(Beginning of Given information)

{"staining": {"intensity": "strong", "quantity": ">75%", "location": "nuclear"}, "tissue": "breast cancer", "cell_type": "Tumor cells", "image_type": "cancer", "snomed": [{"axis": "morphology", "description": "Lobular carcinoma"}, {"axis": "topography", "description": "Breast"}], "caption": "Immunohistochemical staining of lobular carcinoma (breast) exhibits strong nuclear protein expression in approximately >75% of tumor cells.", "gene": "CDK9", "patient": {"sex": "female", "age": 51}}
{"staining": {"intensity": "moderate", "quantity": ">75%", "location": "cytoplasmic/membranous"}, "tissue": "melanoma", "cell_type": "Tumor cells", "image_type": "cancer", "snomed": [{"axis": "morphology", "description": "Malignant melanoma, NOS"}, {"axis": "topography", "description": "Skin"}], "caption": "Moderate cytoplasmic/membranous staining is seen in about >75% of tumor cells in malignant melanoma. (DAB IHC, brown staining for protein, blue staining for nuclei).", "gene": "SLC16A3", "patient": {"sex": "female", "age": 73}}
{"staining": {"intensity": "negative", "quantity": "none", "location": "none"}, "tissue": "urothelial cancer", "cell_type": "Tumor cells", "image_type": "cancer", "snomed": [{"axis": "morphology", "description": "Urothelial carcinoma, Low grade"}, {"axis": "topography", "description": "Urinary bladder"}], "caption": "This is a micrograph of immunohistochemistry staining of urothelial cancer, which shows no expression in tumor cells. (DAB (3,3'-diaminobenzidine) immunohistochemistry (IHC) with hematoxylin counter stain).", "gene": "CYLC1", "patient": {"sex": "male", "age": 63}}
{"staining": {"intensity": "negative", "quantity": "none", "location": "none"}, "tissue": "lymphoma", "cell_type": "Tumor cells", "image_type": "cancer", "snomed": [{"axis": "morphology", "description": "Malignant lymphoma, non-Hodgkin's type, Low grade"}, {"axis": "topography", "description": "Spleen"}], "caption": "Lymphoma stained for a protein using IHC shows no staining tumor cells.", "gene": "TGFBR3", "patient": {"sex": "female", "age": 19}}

(End of Given information)

What to work on. Restate the data above exactly, keeping each word as it stands.

Final answer.
{"staining": {"intensity": "strong", "quantity": ">75%", "location": "nuclear"}, "tissue": "breast cancer", "cell_type": "Tumor cells", "image_type": "cancer", "snomed": [{"axis": "morphology", "description": "Lobular carcinoma"}, {"axis": "topography", "description": "Breast"}], "caption": "Immunohistochemical staining of lobular carcinoma (breast) exhibits strong nuclear protein expression in approximately >75% of tumor cells.", "gene": "CDK9", "patient": {"sex": "female", "age": 51}}
{"staining": {"intensity": "moderate", "quantity": ">75%", "location": "cytoplasmic/membranous"}, "tissue": "melanoma", "cell_type": "Tumor cells", "image_type": "cancer", "snomed": [{"axis": "morphology", "description": "Malignant melanoma, NOS"}, {"axis": "topography", "description": "Skin"}], "caption": "Moderate cytoplasmic/membranous staining is seen in about >75% of tumor cells in malignant melanoma. (DAB IHC, brown staining for protein, blue staining for nuclei).", "gene": "SLC16A3", "patient": {"sex": "female", "age": 73}}
{"staining": {"intensity": "negative", "quantity": "none", "location": "none"}, "tissue": "urothelial cancer", "cell_type": "Tumor cells", "image_type": "cancer", "snomed": [{"axis": "morphology", "description": "Urothelial carcinoma, Low grade"}, {"axis": "topography", "description": "Urinary bladder"}], "caption": "This is a micrograph of immunohistochemistry staining of urothelial cancer, which shows no expression in tumor cells. (DAB (3,3'-diaminobenzidine) immunohistochemistry (IHC) with hematoxylin counter stain).", "gene": "CYLC1", "patient": {"sex": "male", "age": 63}}
{"staining": {"intensity": "negative", "quantity": "none", "location": "none"}, "tissue": "lymphoma", "cell_type": "Tumor cells", "image_type": "cancer", "snomed": [{"axis": "morphology", "description": "Malignant lymphoma, non-Hodgkin's type, Low grade"}, {"axis": "topography", "description": "Spleen"}], "caption": "Lymphoma stained for a protein using IHC shows no staining tumor cells.", "gene": "TGFBR3", "patient": {"sex": "female", "age": 19}}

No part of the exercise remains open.